University officials vigorously disputed the allegation that Harvard had lowered its academic standards in any way even before the article appeared. In a written statement quoted in the Times, Harvard vice president for government, community, and public affairs Alan J. Stone characterized “any suggestion that our standards have been lowered for basketball” as “absolutely inaccurate.” But two high-ranking University sources say separately that Harvard is investigating (under the auspices of the Ivy League) the possibility that NCAA recruiting rules were violated, with a focus on the actions of assistant coach Kenneth L. Blakeney in the weeks before the team hired him last July.
Last June, Blakeney reportedly played pick-up basketball on separate occasions with two recruits later admitted to Harvard, during a period when contact with potential players is not allowed. Even though Blakeney was not a Harvard employee at the time, if such contact leads to “a significant competitive or recruiting advantage,” according to wording on the NCAA website, it could be considered a major infraction of its rules. A reviewer chosen from outside the Harvard athletics department will submit findings to the Ivy League Office and a committee made up of representatives from each of the other Ivy schools, who will take the case from there, and to the NCAA if necessary.
Photograph by Stu Rosner
H. Tommy Amaker
The Times article based its separate assertions that Harvard had lowered its standards for men’s basketball on the admissions status—then unknown—of one or more of the athletes whom Harvard head coach H. Tommy Amaker had been recruiting for the incoming freshman class. The reporter sought comment on Harvard’s list of prospects from several sources. The Yale men’s basketball coach, James Jones, was quoted as saying, “We don’t know how all this is going to come out, but we could not get involved with many of the kids that they are bringing in.” Two former Harvard assistant coaches whose contracts were not renewed under Amaker, now in his first year on the job, commented that academic standards for the recruits appeared lower than they remembered. Amaker did not respond to requests for an interview.

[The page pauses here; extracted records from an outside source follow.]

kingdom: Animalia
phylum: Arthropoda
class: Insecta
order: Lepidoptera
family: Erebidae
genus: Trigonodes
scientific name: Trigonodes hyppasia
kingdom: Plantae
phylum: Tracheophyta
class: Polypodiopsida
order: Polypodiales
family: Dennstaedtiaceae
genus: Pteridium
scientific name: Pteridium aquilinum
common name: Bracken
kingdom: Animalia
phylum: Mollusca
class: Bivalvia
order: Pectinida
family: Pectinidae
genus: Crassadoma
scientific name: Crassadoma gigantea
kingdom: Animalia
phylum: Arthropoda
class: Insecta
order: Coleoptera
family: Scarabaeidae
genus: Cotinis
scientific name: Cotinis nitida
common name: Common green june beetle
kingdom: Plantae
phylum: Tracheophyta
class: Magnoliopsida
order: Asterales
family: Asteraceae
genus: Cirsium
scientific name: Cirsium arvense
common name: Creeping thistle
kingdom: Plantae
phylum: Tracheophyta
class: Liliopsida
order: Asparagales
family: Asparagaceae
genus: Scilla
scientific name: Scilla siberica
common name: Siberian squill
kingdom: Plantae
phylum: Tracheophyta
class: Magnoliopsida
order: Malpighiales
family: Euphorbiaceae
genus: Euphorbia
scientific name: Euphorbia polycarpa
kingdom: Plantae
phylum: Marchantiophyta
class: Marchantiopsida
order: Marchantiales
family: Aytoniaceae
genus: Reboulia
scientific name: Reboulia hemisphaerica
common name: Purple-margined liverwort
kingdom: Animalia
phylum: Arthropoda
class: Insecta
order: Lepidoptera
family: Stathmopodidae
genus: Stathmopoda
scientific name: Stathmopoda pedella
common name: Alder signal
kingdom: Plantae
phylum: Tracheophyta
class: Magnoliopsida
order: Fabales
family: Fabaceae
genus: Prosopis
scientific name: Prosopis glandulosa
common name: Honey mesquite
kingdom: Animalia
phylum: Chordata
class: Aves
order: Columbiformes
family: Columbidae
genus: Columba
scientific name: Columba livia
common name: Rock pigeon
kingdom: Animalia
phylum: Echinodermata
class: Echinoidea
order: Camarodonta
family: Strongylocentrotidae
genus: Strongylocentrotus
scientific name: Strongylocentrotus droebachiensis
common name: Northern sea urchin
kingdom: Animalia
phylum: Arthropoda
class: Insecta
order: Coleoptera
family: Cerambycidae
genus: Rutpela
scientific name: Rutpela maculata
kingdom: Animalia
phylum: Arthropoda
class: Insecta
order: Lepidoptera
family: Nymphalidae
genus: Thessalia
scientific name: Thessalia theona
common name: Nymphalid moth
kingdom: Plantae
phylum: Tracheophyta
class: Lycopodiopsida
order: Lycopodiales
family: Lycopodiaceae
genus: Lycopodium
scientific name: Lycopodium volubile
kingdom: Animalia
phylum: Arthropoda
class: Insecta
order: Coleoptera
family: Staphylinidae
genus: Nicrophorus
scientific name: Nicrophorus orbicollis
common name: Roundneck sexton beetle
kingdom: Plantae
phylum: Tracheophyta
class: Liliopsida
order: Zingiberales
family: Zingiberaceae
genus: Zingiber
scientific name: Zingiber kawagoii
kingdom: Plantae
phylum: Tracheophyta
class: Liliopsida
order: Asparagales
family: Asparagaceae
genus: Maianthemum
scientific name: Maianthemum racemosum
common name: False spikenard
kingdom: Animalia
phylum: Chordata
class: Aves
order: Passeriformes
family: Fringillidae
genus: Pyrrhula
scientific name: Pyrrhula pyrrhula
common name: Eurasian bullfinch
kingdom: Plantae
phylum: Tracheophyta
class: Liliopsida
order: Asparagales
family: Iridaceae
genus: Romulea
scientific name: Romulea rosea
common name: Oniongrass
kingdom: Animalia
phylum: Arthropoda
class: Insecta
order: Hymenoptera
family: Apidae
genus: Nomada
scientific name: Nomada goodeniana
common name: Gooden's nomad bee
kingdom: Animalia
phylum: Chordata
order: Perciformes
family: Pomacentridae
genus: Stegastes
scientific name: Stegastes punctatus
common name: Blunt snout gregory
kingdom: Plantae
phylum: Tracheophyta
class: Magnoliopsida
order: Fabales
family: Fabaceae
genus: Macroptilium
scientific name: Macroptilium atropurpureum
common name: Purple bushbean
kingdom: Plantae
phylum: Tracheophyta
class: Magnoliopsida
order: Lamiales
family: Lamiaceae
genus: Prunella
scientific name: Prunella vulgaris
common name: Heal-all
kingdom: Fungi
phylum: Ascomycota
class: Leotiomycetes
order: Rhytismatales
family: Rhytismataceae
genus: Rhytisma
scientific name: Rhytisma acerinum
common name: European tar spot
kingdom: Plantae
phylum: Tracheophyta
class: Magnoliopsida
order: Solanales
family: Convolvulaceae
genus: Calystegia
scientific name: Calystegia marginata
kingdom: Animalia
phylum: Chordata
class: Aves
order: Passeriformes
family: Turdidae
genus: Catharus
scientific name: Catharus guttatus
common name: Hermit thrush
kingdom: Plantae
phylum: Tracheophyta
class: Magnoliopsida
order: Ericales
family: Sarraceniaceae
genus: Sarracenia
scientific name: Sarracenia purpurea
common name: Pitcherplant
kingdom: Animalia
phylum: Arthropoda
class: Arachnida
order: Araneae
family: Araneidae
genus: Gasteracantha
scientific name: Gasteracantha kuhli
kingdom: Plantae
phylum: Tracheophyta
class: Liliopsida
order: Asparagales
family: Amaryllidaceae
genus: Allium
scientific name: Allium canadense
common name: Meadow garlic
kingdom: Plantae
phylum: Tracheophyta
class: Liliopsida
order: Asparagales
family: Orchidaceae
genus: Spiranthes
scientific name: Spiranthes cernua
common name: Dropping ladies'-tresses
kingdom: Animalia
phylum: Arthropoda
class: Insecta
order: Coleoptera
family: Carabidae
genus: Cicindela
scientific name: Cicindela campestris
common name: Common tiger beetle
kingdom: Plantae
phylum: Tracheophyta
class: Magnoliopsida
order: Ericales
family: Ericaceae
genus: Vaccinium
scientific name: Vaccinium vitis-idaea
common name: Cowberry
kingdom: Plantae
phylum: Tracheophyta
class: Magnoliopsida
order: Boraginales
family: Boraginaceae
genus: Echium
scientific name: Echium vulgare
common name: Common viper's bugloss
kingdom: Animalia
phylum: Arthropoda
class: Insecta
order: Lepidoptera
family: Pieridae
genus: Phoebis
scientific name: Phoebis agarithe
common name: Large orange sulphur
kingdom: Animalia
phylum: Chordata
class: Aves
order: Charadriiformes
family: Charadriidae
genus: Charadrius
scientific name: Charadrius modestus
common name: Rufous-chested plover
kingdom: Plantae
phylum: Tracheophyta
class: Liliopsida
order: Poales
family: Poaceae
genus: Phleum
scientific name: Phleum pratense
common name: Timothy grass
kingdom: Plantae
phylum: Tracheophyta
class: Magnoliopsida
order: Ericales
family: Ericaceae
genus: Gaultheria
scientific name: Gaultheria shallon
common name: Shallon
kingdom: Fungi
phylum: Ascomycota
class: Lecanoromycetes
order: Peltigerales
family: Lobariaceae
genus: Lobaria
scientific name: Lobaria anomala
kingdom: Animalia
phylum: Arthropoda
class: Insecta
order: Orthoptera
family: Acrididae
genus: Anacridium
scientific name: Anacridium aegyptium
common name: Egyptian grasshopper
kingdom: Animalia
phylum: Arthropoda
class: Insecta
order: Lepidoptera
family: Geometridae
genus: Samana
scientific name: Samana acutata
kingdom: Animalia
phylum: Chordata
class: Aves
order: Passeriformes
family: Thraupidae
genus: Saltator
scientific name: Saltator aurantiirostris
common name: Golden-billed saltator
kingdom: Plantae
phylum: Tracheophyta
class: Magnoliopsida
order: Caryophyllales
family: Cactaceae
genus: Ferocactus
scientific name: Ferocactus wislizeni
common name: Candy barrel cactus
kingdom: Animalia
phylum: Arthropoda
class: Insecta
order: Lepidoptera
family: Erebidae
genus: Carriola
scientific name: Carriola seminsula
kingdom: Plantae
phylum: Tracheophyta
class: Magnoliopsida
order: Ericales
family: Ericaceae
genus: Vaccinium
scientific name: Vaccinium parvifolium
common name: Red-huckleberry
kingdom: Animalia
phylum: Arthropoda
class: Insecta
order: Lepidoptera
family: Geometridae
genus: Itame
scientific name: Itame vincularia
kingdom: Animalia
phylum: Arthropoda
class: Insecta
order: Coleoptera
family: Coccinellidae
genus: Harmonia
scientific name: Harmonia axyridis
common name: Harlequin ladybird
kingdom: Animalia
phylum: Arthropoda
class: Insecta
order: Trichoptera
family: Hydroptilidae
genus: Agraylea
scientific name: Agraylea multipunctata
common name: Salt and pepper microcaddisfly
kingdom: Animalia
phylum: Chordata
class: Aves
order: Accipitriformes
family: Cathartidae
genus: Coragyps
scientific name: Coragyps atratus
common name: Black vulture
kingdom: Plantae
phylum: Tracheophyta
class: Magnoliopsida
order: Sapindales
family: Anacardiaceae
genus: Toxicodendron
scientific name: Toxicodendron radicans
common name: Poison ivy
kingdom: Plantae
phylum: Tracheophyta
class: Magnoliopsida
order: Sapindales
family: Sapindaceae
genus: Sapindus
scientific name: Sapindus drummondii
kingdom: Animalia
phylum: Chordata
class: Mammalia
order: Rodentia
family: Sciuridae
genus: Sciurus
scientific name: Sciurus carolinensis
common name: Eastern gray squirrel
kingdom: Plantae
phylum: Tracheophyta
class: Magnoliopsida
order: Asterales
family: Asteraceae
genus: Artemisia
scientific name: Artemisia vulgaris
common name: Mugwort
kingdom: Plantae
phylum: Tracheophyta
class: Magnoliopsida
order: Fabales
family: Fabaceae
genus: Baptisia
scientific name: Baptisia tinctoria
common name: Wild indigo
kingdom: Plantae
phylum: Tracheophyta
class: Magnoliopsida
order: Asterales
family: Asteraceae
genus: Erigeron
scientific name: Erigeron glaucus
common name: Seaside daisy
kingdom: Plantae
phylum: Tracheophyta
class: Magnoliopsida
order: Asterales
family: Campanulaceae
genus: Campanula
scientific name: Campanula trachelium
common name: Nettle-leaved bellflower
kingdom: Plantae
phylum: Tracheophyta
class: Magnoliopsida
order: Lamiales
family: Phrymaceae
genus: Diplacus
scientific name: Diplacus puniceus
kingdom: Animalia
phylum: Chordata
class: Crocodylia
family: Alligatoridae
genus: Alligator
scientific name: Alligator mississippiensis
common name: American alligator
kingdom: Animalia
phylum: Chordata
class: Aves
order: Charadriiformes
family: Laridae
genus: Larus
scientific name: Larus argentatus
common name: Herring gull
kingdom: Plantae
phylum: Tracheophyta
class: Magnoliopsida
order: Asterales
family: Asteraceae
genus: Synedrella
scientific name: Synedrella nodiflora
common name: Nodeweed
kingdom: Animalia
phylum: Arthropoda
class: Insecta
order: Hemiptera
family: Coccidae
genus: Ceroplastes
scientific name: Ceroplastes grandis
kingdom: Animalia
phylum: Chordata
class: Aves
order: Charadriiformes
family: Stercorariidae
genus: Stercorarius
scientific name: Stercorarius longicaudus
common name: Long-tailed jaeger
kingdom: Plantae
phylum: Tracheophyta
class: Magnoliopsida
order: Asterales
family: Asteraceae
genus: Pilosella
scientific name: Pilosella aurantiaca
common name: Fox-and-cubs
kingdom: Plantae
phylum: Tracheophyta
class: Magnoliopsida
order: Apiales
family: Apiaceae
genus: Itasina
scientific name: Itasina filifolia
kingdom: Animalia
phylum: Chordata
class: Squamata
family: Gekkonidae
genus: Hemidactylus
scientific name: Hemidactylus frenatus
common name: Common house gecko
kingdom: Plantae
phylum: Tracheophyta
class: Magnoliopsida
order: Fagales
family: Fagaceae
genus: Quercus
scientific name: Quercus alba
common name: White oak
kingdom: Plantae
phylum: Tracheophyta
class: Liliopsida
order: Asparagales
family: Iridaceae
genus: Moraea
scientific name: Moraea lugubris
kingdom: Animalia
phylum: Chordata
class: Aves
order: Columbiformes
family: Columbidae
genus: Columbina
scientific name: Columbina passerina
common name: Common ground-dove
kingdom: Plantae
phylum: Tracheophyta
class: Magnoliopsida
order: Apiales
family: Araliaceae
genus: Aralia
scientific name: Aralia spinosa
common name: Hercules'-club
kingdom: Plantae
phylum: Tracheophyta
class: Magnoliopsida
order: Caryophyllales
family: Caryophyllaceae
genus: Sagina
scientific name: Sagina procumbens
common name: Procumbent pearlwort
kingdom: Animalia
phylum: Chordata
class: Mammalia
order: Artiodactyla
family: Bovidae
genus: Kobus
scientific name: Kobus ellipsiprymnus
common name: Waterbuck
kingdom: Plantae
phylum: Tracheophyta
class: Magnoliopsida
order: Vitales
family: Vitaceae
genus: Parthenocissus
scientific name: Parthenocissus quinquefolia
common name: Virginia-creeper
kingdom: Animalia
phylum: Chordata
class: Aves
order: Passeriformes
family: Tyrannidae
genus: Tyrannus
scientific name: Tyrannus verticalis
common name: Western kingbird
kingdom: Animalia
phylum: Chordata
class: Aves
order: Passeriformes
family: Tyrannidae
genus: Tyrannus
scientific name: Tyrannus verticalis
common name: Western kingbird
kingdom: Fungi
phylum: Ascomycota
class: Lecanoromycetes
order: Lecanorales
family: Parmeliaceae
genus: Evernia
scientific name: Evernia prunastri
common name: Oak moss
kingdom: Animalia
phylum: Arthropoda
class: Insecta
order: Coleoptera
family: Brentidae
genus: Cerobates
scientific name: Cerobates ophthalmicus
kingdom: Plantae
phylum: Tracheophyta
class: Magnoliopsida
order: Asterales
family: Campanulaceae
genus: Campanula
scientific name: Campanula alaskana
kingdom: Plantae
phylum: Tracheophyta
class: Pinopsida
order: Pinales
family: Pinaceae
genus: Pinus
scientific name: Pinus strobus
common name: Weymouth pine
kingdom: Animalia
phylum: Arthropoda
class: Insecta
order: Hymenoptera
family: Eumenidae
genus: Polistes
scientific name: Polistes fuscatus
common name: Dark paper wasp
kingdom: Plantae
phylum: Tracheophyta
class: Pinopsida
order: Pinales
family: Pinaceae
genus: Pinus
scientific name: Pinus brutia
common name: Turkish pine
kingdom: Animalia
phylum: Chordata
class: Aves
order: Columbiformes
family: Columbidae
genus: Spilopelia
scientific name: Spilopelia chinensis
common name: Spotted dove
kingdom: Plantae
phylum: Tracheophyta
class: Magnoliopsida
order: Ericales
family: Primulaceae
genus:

But “coaches do not make admissions decisions” in the Ivy League, athletic director Robert L. Scalise, who hired Amaker, pointed out in an interview. The admissions process is separate and, typically, only about half the recruits on a coach’s wish list are admitted. In a letter sent to alumni athletes in March, Scalise (who became interim executive dean of the Faculty of Arts and Sciences [FAS] that month) noted that “all of the student-athletes who we’ve been recruiting have had significant contact” with the other coaches mentioned in the article.